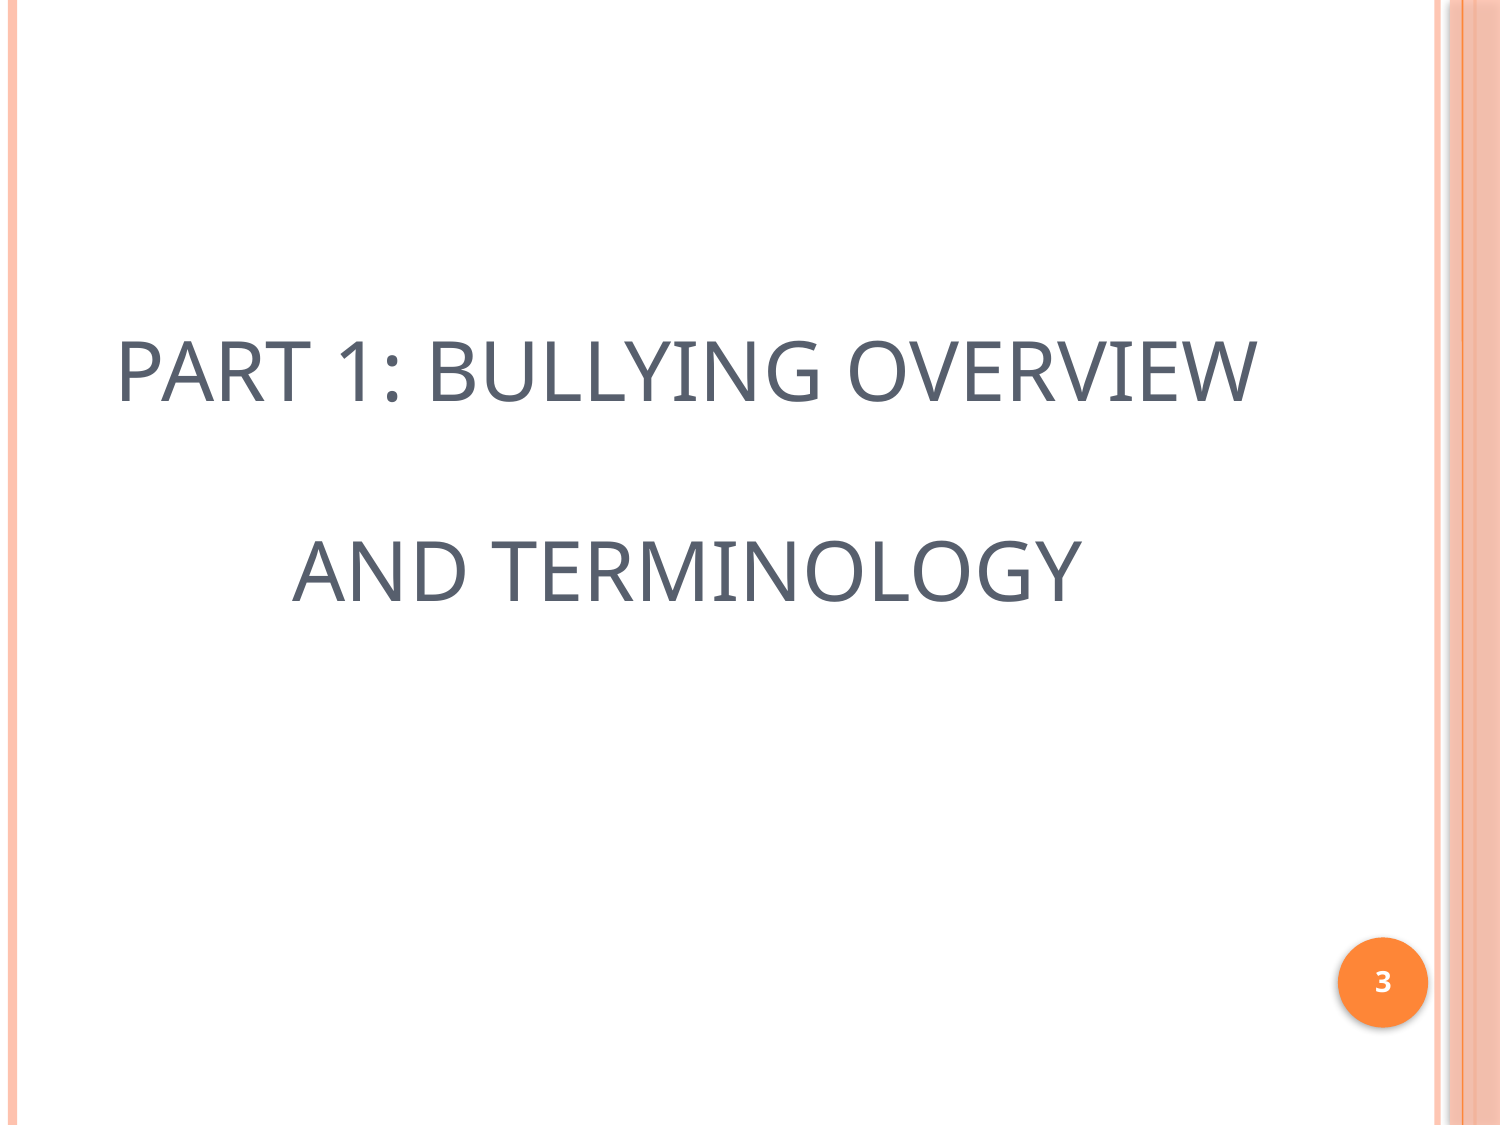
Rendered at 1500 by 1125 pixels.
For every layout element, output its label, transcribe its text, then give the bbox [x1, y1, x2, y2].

slide_number 3 [1333, 940, 1434, 1026]
title Part 1: Bullying Overview and Terminology [75, 312, 1300, 625]
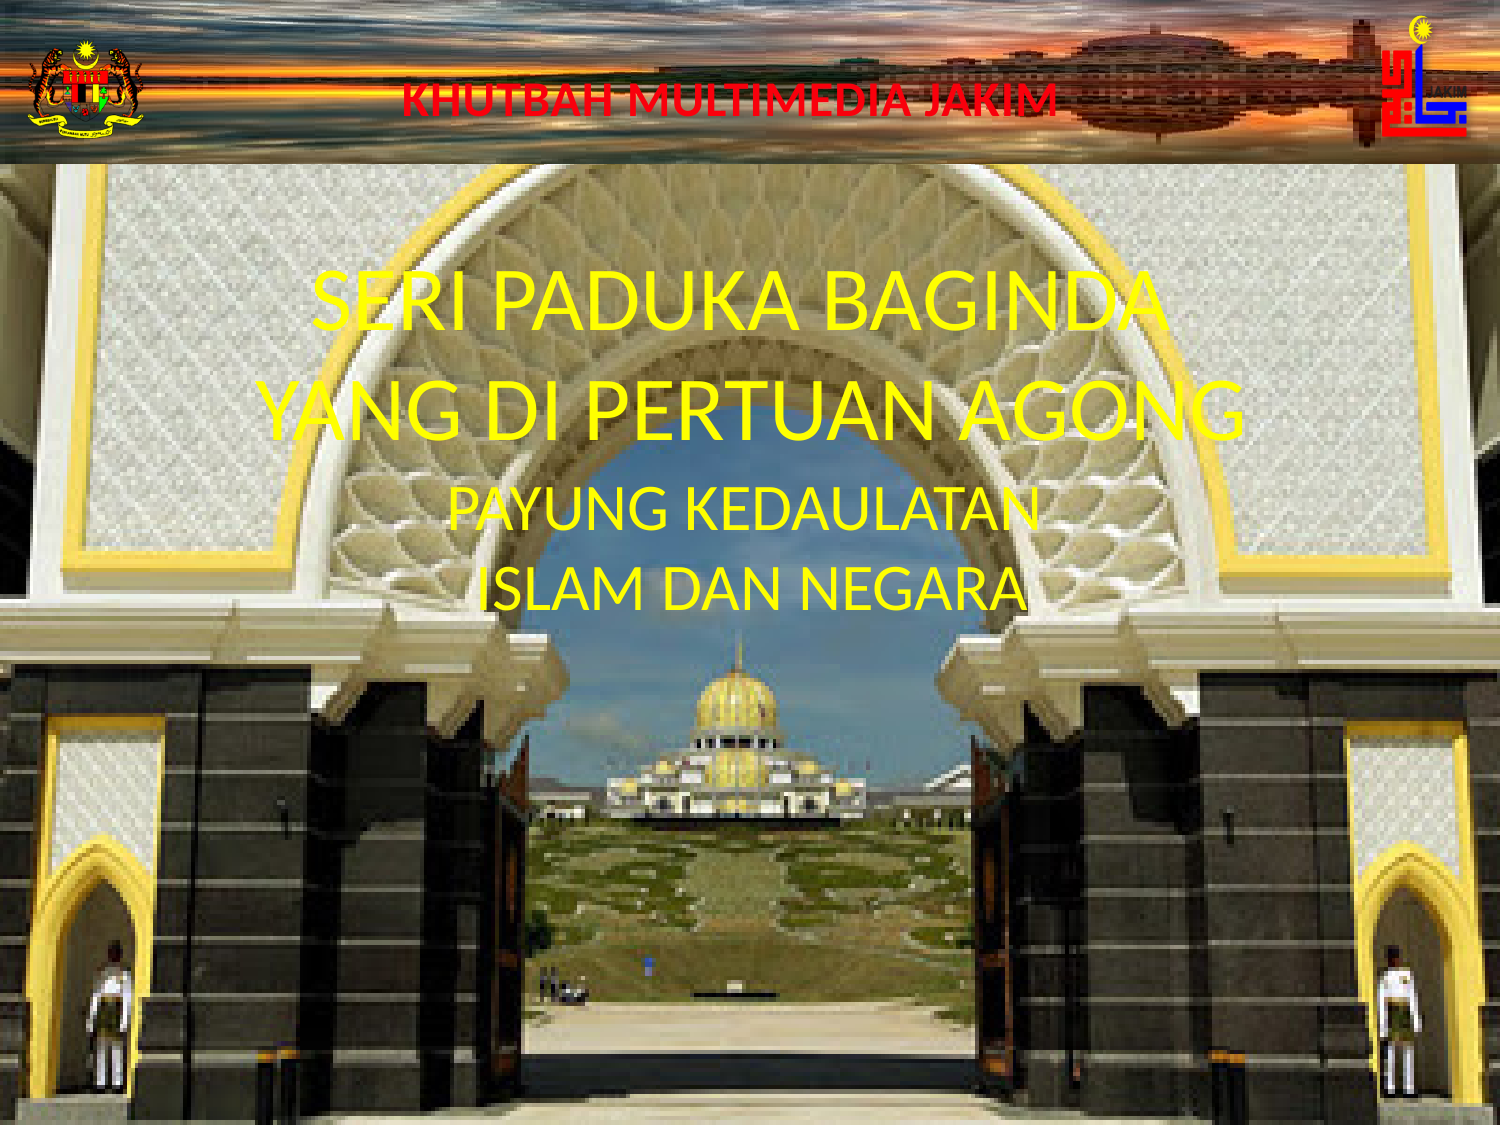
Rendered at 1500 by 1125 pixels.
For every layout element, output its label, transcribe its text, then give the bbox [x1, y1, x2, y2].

picture [0, 165, 1500, 1125]
text_box PAYUNG KEDAULATAN ISLAM DAN NEGARA [431, 456, 1073, 631]
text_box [0, 0, 1500, 165]
text_box SERI PADUKA BAGINDA YANG DI PERTUAN AGONG [239, 231, 1264, 467]
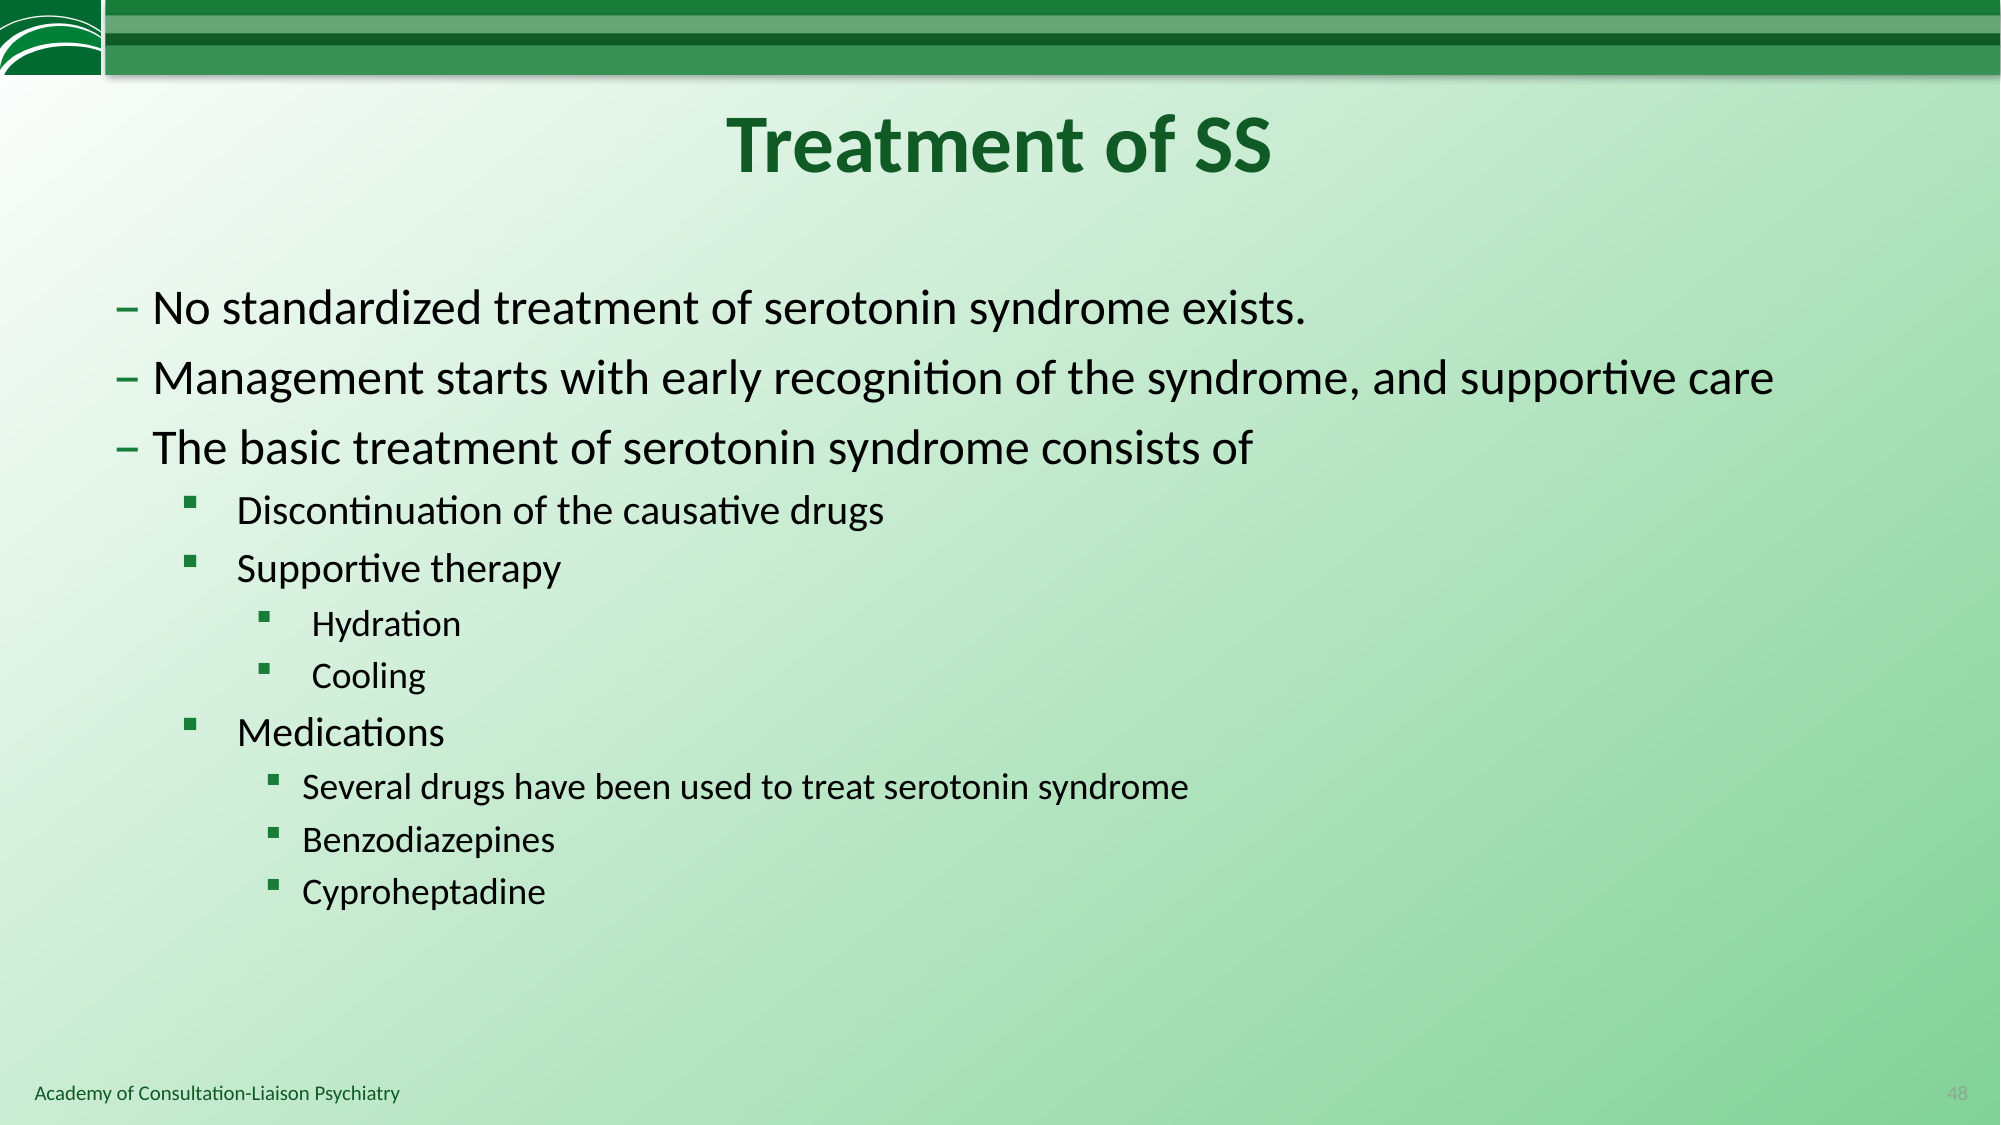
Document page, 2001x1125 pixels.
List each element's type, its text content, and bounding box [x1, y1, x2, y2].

slide_number 48 [1903, 1062, 1984, 1122]
list No standardized treatment of serotonin syndrome exists. Management starts with early recognition of the syndrome, and supportive care The basic treatment of serotonin syndrome consists of Discontinuation of the causative drugs Supportive therapy Hydration Cooling Medications Several drugs have been used to treat serotonin syndrome Benzodiazepines Cyproheptadine [99, 267, 1900, 1048]
picture [0, 0, 101, 75]
title Treatment of SS [99, 45, 1900, 233]
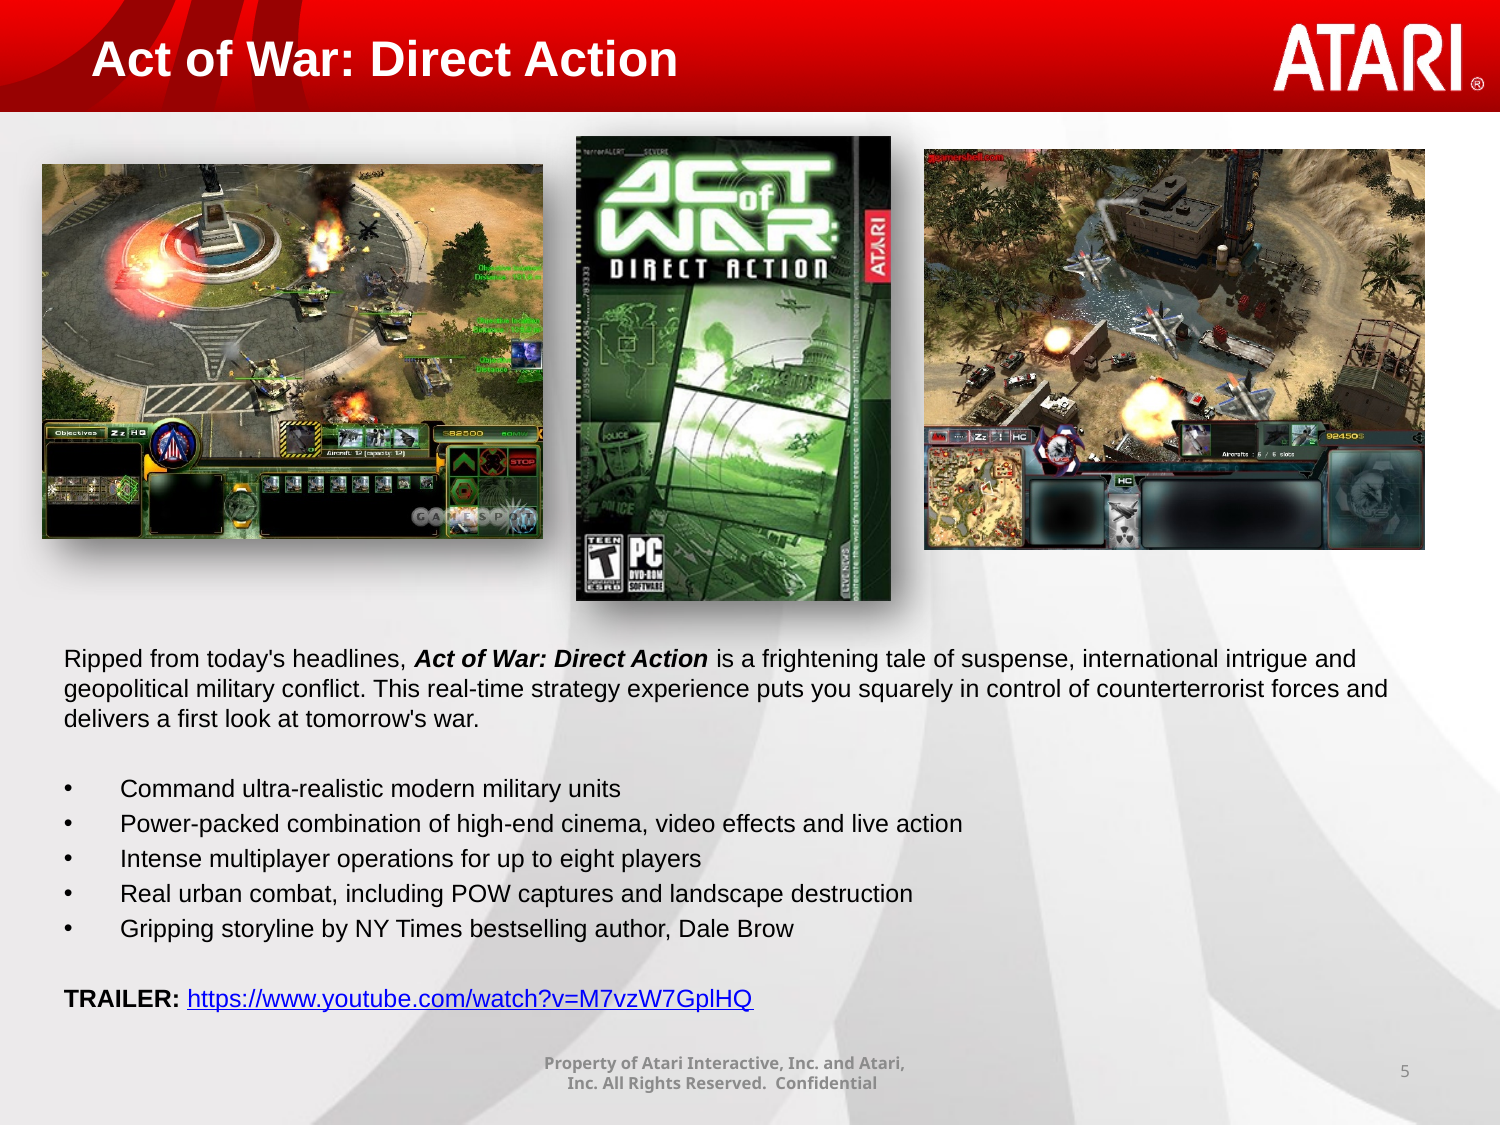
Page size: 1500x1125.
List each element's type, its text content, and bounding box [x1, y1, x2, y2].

title Act of War: Direct Action [0, 0, 1200, 113]
footer Property of Atari Interactive, Inc. and Atari, Inc. All Rights Reserved. Confidential [512, 1042, 938, 1103]
slide_number 5 [1074, 1042, 1425, 1103]
picture [0, 0, 1500, 1125]
list Ripped from today's headlines, Act of War: Direct Action is a frightening tale of suspense, international intrigue and geopolitical military conflict. This real-time strategy experience puts you squarely in control of counterterrorist forces and delivers a first look at tomorrow's war. Command ultra-realistic modern military units Power-packed combination of high-end cinema, video effects and live action Intense multiplayer operations for up to eight players Real urban combat, including POW captures and landscape destruction Gripping storyline by NY Times bestselling author, Dale Brow TRAILER: https://www.youtube.com/watch?v=M7vzW7GplHQ [48, 635, 1425, 1088]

### THE TASK
Since the pictures are not wanted, write out the rest of the data exactly as it reads.

### SOLUTION FOR THIS TASK
Rendered at 1500 by 1125 pixels.
For every layout element, output its label, transcribe its text, then give the bbox [x1, y1, x2, y2].

slide_number 3 [1333, 940, 1434, 1026]
title Part 1: Bullying Overview and Terminology [75, 312, 1300, 625]
Rendered at 1500 by 1125 pixels.
For every layout element, output its label, transcribe its text, then give the bbox [x1, y1, x2, y2].

picture [0, 165, 1500, 1125]
text_box PAYUNG KEDAULATAN ISLAM DAN NEGARA [431, 456, 1073, 631]
text_box [0, 0, 1500, 165]
text_box SERI PADUKA BAGINDA YANG DI PERTUAN AGONG [239, 231, 1264, 467]
Document page, 2001x1125 pixels.
List each element's type, its text content, and bounding box [x1, y1, x2, y2].

slide_number 48 [1903, 1062, 1984, 1122]
list No standardized treatment of serotonin syndrome exists. Management starts with early recognition of the syndrome, and supportive care The basic treatment of serotonin syndrome consists of Discontinuation of the causative drugs Supportive therapy Hydration Cooling Medications Several drugs have been used to treat serotonin syndrome Benzodiazepines Cyproheptadine [99, 267, 1900, 1048]
picture [0, 0, 101, 75]
title Treatment of SS [99, 45, 1900, 233]
Page size: 1500x1125.
List each element's type, its text content, and bounding box [x1, y1, x2, y2].

title Act of War: Direct Action [0, 0, 1200, 113]
footer Property of Atari Interactive, Inc. and Atari, Inc. All Rights Reserved. Confidential [512, 1042, 938, 1103]
slide_number 5 [1074, 1042, 1425, 1103]
picture [0, 0, 1500, 1125]
list Ripped from today's headlines, Act of War: Direct Action is a frightening tale of suspense, international intrigue and geopolitical military conflict. This real-time strategy experience puts you squarely in control of counterterrorist forces and delivers a first look at tomorrow's war. Command ultra-realistic modern military units Power-packed combination of high-end cinema, video effects and live action Intense multiplayer operations for up to eight players Real urban combat, including POW captures and landscape destruction Gripping storyline by NY Times bestselling author, Dale Brow TRAILER: https://www.youtube.com/watch?v=M7vzW7GplHQ [48, 635, 1425, 1088]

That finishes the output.